In 1987, Shell issued a final series of New Shell Guides, published by Michael Joseph and generally covering rather larger areas (e.g. Northern Scotland and the Islands) than in the earlier series. Whilst the original Shell County Guides are now highly collectable, the later titles (published by Faber and Faber, Ebury Press or Michael Joseph) tend to be shunned by collectors and book dealers alike, as supply exceeds demand.

== Selected books ==

- Of the original pre-war guides, Paul Nash's Dorset (1936) has been described as the most artistically experimental of the series.
- The more collectable post-war guides include Betjeman and Piper's Shropshire (1951), David Verey's Mid-Wales (1960), W. G. Hoskins' Rutland guide (1963) and James Lees-Milne's Worcestershire (1964). In her biography of John Piper (2009), Frances Spalding highlights Henry Thorold's Derbyshire (1972) as one of the best later titles. Thorold also wrote the last book in the series, Nottinghamshire in 1984, published the same year that Betjeman died.
- Wynford Vaughan-Thomas's South-West and Mid-Wales is an example of the 1987 New Shell Guides series.
- The Shell Guide series featured many photographs. John Piper was an accomplished black and white photographer, as was his son Edward. Peter Burton took many of the photos for the last titles. Paul Nash took hundreds of photos for his pre-war guide and whittled them down to those that made it into the finished product.

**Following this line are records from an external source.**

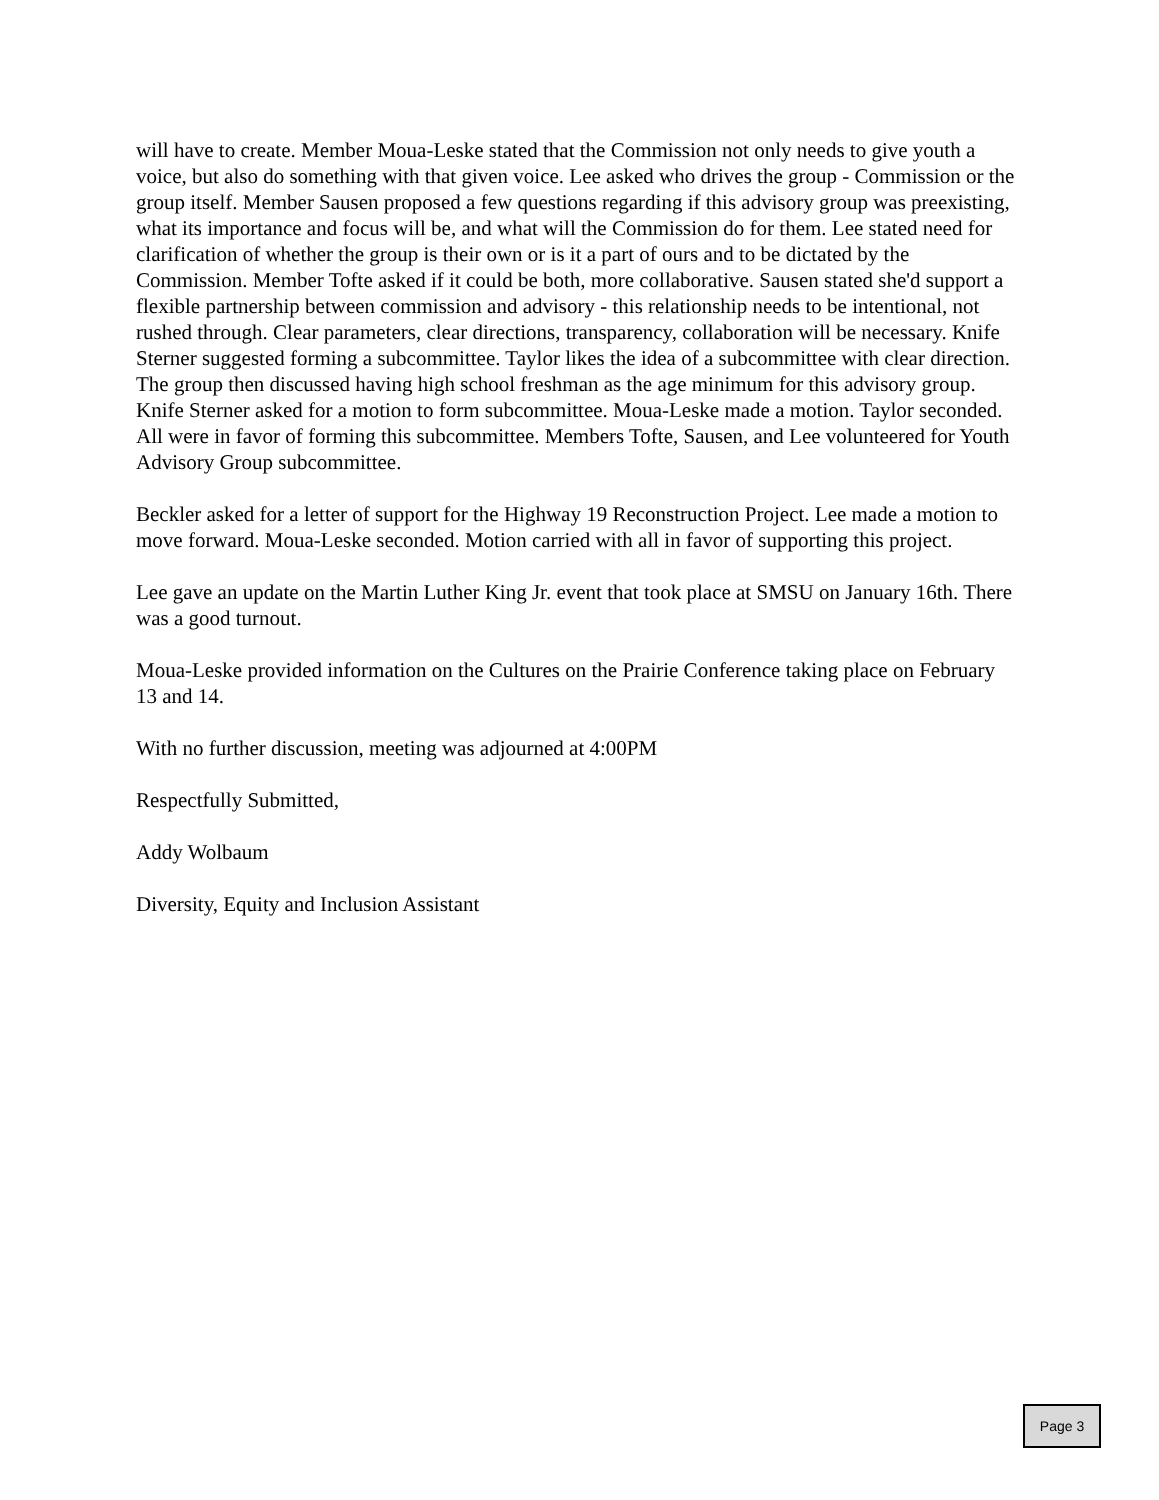will have to create. Member Moua-Leske stated that the Commission not only needs to give youth a voice, but also do something with that given voice. Lee asked who drives the group - Commission or the group itself. Member Sausen proposed a few questions regarding if this advisory group was preexisting, what its importance and focus will be, and what will the Commission do for them. Lee stated need for clarification of whether the group is their own or is it a part of ours and to be dictated by the Commission. Member Tofte asked if it could be both, more collaborative. Sausen stated she'd support a flexible partnership between commission and advisory - this relationship needs to be intentional, not rushed through. Clear parameters, clear directions, transparency, collaboration will be necessary. Knife Sterner suggested forming a subcommittee. Taylor likes the idea of a subcommittee with clear direction. The group then discussed having high school freshman as the age minimum for this advisory group. Knife Sterner asked for a motion to form subcommittee. Moua-Leske made a motion. Taylor seconded. All were in favor of forming this subcommittee. Members Tofte, Sausen, and Lee volunteered for Youth Advisory Group subcommittee.
Beckler asked for a letter of support for the Highway 19 Reconstruction Project. Lee made a motion to move forward. Moua-Leske seconded. Motion carried with all in favor of supporting this project.
Lee gave an update on the Martin Luther King Jr. event that took place at SMSU on January 16th. There was a good turnout.
Moua-Leske provided information on the Cultures on the Prairie Conference taking place on February 13 and 14.
With no further discussion, meeting was adjourned at 4:00PM
Respectfully Submitted,
Addy Wolbaum
Diversity, Equity and Inclusion Assistant
Page 3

==Discovering Britain with John Betjeman==
Sponsored by Shell, a series of at least 20 three-minute clips, entitled Discovering Britain with John Betjeman, were broadcast during ITV commercial breaks from the channel's first Friday on air, 23 September 1955, until the temporary absence of branded petrol on 1 December 1956, and depicted Betjeman (who wrote and delivered the scripts) visiting relatively unobvious historical locations in Britain, sometimes archaeological sites or sometimes whole towns, including Marlborough, Wiltshire, where Betjeman attended school. The first of these de facto Shell commercials, a film about Avebury stone circle and Silbury Hill in Wiltshire, was even promoted with an advertisement in the TV Times. Shell's selling message was confined to the use of its logo at each end of the advertisements. Discovering Britain did not return when branded petrol advertising, which had largely been outlawed during the Suez crisis, returned to British television in May 1957, although the cost of repeatedly producing three-minute commercials each week would have proved unmanageable for Shell.

Discussing the series in his history of British television advertising, Brian Henry commended Betjeman's "scholarship and infectious dilettantism", which he deemed rare in a broadcaster, and Shell's involvement, writing: "Shell, which has always enjoyed a considerable reputation as a patron of the arts and artists, deserves to be congratulated on conceiving a use of television advertising — years ahead of its time — which did much to raise the standards of commercials and showed that a TV advertisement could be literate, gentle and scholarly. And still remain effective."